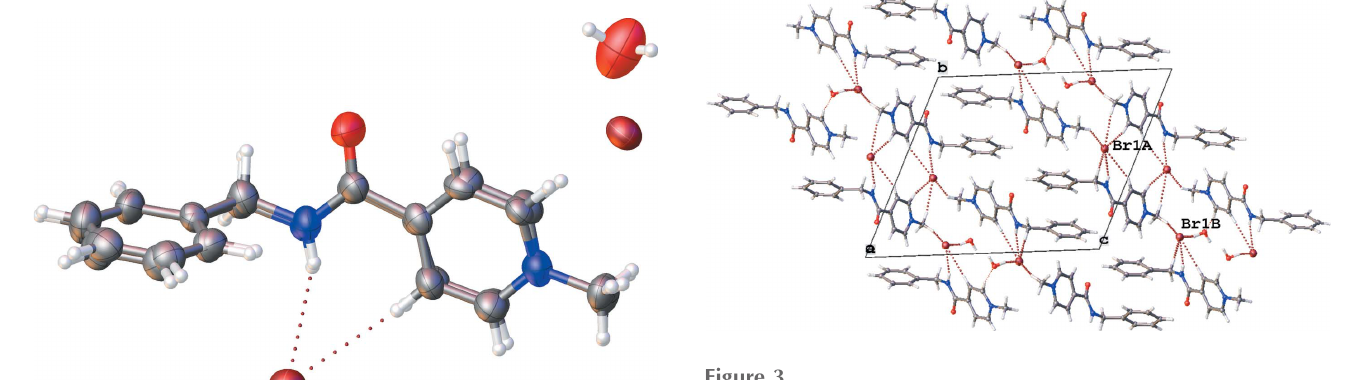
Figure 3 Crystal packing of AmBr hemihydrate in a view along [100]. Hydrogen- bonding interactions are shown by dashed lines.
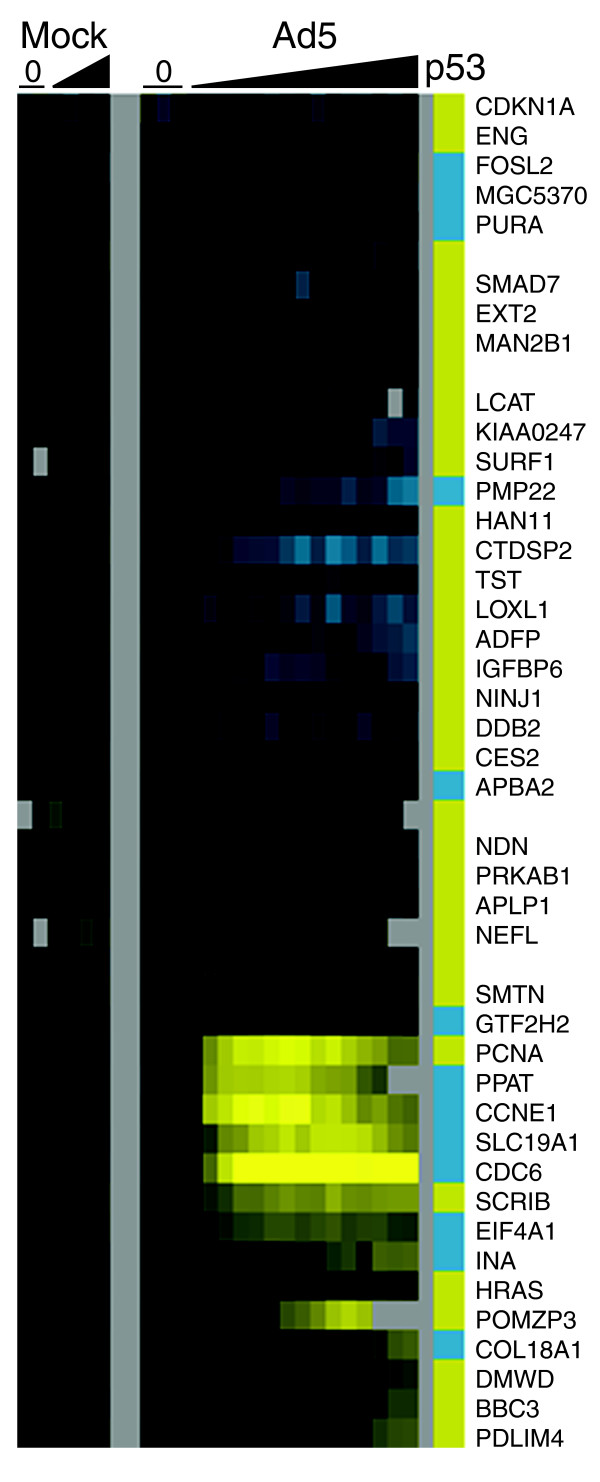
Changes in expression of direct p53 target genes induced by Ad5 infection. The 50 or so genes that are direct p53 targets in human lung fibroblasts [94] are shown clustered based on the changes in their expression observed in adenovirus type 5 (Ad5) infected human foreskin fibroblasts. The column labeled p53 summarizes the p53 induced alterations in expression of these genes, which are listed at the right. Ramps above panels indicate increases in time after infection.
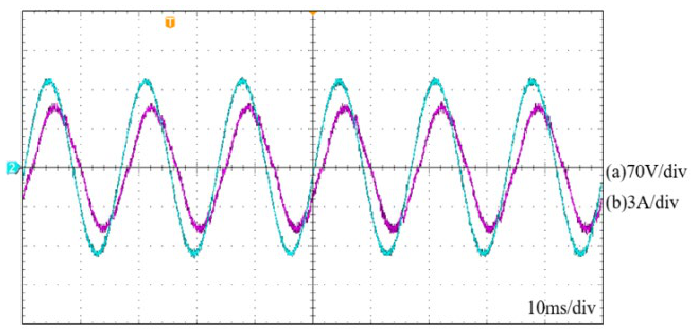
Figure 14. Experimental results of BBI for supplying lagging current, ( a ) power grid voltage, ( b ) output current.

** Work order **
If pictures appear, drop them, and retype exactly the lines from the "Changes in expression" line through the last line of the data above.

** Exercise output **
Changes in expression of direct p53 target genes induced by Ad5 infection. The 50 or so genes that are direct p53 targets in human lung fibroblasts [94] are shown clustered based on the changes in their expression observed in adenovirus type 5 (Ad5) infected human foreskin fibroblasts. The column labeled p53 summarizes the p53 induced alterations in expression of these genes, which are listed at the right. Ramps above panels indicate increases in time after infection.
Figure 14. Experimental results of BBI for supplying lagging current, ( a ) power grid voltage, ( b ) output current.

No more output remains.